§ **Provided text**
Content starts

There is ample evidence that cronyism is an endemic problem in BRIC countries and other developing economies. But how much has this cronyism corrupted the economies of developed Western nations? This question is important, because these societies pride themselves on being competitive meritocracies with time-tested, balanced institutions. There are several ways to evaluate this: first, by looking at the money that has flowed from developing nations into developed ones; second, by using Salter's toolkit; and third, by examining the four output indicators discussed above.

Taking each in its turn:

There is abundant evidence that developed world elites have benefited from the wealth generated by China and other emerging nations. Investment banks have derived billions of dollars in fees by underwriting trillions in equity and debt since the early 1990s. They have curried favor with foreign leaders and other power brokers and have obtained massive contracts in return, some of which were not always in the best interest of the people in those foreign countries. For example, it is evident that some oil-rich countries in Africa have made deals with foreign energy companies that were advantageous to domestic elites but harmful to their own citizenry.

In the same vein, asset managers of offshore funds have developed profitable new income streams managing the wealth that elites of cronyistic emerging-market nations invest in safer, more developed economies. The Tax Justice Network estimated in 2016 that $12 trillion from developing countries alone was parked in offshore havens. The total figure, including money originating from rich nations, is believed to be significantly higher.

Real estate can function in the same way, through the sale of apartments in politically stable markets to the oligarchs from corrupt, emerging-market economies. Pouring money into hedge funds and ultra-luxury real estate is often a poor investment choice, but to a wealthy oligarch, they are safer bets than keeping wealth in his or her home jurisdiction, where shifting politics heighten the risk of expropriation.

The market for ultra-luxury condominiums has boomed for years in the United States, with cities such as New York and Miami attracting billions in foreign investments. “What many Americans might not realize,” a Washington Post report explained in 2016, “is that foreign-owned shell companies play a big role in the U.S. economy through the real estate market.” The report continued:“…in the last quarter of 2015, 58 percent of all property purchases of more than $3 million in the United States were made by limited liability corporations, rather than named people. Altogether, those transactions totaled $61.2 billion, according to data from real estate database company Zillow.” Also in 2015, an extensive report by the New York Times estimated that in six of Manhattan’s most expensive buildings, shell companies owned between 57 and 77 percent of the condominiums.


Looking at the four output indicators, we see that all four are increasingly prevalent in Western economies. Since the early 1990s, the financial sector and other rent-seeking industries have grown rapidly to constitute a larger share of GDP and of corporate profits.

Content ends

§ **Dataset entries**
Content starts

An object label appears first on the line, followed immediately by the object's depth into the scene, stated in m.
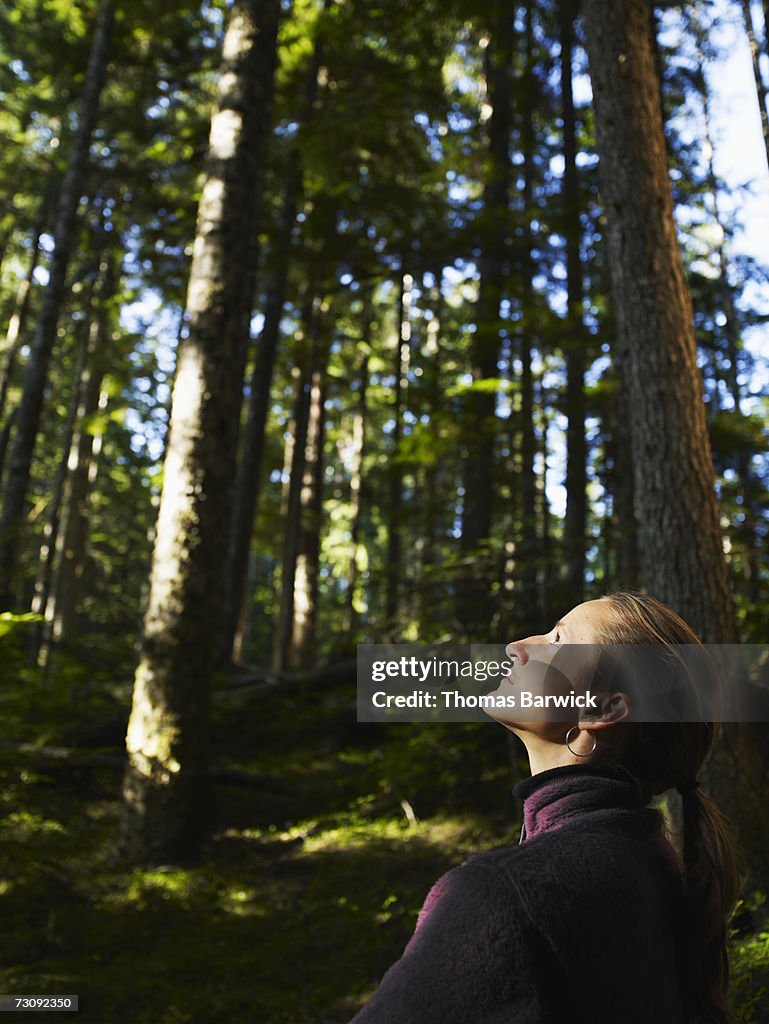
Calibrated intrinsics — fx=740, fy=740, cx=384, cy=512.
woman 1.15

Content ends
Content starts

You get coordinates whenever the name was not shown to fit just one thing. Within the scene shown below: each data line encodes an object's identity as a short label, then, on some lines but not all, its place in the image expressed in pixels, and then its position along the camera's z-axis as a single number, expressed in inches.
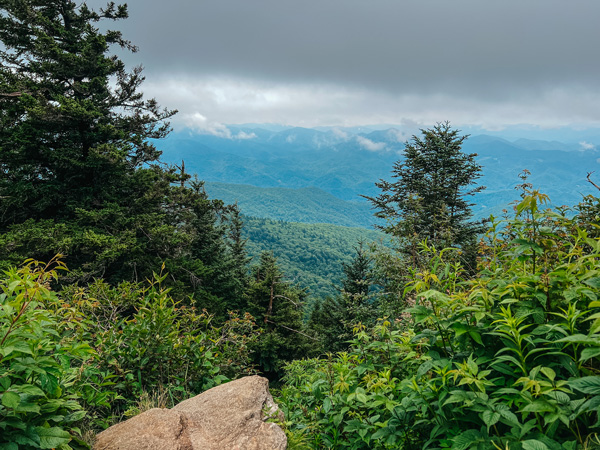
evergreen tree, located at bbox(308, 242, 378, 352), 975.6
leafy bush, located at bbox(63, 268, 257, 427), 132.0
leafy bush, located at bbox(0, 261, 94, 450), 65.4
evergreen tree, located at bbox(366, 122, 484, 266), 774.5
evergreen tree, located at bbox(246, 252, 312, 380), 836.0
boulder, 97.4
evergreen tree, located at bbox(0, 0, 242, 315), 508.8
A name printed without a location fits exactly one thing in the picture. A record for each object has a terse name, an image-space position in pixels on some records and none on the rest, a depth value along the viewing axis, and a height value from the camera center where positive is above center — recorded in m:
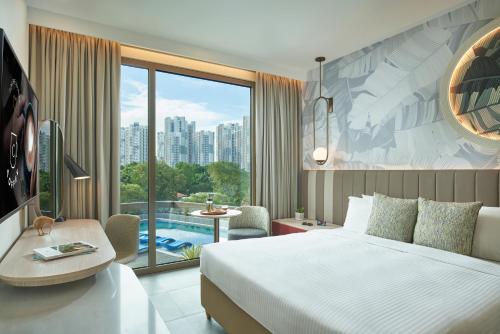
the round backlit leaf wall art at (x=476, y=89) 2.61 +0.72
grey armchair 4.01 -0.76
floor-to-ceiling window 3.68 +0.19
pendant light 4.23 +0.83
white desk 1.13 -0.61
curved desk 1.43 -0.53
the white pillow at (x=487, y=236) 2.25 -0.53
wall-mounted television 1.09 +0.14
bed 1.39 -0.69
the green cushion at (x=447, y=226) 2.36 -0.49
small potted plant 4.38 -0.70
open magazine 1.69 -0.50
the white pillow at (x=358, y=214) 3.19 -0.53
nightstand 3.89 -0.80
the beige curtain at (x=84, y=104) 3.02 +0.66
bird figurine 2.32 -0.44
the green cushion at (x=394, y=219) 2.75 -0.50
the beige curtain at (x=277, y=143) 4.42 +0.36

Content ends
Content starts

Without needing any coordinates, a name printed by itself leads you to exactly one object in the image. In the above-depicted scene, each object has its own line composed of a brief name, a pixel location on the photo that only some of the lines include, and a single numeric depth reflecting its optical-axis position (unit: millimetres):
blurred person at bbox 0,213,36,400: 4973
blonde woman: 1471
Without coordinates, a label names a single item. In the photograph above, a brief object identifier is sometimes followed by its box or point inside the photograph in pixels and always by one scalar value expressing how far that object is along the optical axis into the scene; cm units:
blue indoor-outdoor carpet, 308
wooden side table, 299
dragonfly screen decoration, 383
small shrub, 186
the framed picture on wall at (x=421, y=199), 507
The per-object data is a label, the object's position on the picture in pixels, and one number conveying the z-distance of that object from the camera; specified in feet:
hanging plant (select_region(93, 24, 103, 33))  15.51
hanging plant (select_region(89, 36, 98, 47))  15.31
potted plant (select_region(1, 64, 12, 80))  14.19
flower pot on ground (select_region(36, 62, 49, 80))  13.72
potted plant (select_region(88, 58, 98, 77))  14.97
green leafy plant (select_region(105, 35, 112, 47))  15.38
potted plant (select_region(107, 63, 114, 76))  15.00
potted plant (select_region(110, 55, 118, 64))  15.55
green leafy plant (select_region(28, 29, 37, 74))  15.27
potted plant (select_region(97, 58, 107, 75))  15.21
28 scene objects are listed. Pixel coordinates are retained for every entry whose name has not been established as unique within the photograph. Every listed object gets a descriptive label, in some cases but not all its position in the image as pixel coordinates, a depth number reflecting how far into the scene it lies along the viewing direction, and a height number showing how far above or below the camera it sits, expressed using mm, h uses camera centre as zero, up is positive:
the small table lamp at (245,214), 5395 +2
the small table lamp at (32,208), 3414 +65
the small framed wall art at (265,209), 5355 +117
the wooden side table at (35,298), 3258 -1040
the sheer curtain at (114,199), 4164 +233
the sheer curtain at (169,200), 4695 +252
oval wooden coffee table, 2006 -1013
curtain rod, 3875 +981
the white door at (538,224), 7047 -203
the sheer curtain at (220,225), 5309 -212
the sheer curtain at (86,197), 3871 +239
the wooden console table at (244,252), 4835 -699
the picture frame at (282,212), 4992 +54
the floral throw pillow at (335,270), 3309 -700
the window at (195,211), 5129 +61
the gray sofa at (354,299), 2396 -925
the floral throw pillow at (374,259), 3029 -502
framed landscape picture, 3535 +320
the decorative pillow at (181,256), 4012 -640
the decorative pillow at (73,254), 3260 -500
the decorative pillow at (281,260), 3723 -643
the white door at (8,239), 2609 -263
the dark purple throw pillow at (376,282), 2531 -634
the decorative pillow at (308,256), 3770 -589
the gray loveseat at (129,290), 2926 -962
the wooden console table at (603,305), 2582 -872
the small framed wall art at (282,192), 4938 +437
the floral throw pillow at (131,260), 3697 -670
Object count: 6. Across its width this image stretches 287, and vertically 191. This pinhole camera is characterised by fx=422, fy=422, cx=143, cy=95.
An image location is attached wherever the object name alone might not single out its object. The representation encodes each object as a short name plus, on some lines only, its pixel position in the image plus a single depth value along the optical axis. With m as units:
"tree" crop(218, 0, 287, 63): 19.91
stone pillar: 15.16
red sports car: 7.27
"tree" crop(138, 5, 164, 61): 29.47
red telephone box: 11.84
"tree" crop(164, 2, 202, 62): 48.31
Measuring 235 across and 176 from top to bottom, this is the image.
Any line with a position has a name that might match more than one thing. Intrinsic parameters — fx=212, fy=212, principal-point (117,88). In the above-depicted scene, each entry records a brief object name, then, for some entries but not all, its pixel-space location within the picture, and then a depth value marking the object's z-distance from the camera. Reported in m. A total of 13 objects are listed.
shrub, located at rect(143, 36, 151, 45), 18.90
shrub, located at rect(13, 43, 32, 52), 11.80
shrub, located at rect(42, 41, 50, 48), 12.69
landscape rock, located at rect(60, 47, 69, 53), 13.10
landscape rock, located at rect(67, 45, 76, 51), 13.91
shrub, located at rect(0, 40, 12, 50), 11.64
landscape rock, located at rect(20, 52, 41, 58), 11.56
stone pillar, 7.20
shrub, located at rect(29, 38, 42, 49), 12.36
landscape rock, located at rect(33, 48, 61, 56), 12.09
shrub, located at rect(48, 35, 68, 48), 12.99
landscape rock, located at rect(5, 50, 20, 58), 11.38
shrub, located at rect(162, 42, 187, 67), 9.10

Content ends

§ **What is required**
Reproduce the passage on cronyism from the words "In the same vein, asset" up to and including the words "risk of expropriation.".

§ **Response to this task**
In the same vein, asset managers of offshore funds have developed profitable new income streams managing the wealth that elites of cronyistic emerging-market nations invest in safer, more developed economies. The Tax Justice Network estimated in 2016 that $12 trillion from developing countries alone was parked in offshore havens. The total figure, including money originating from rich nations, is believed to be significantly higher.

Real estate can function in the same way, through the sale of apartments in politically stable markets to the oligarchs from corrupt, emerging-market economies. Pouring money into hedge funds and ultra-luxury real estate is often a poor investment choice, but to a wealthy oligarch, they are safer bets than keeping wealth in his or her home jurisdiction, where shifting politics heighten the risk of expropriation.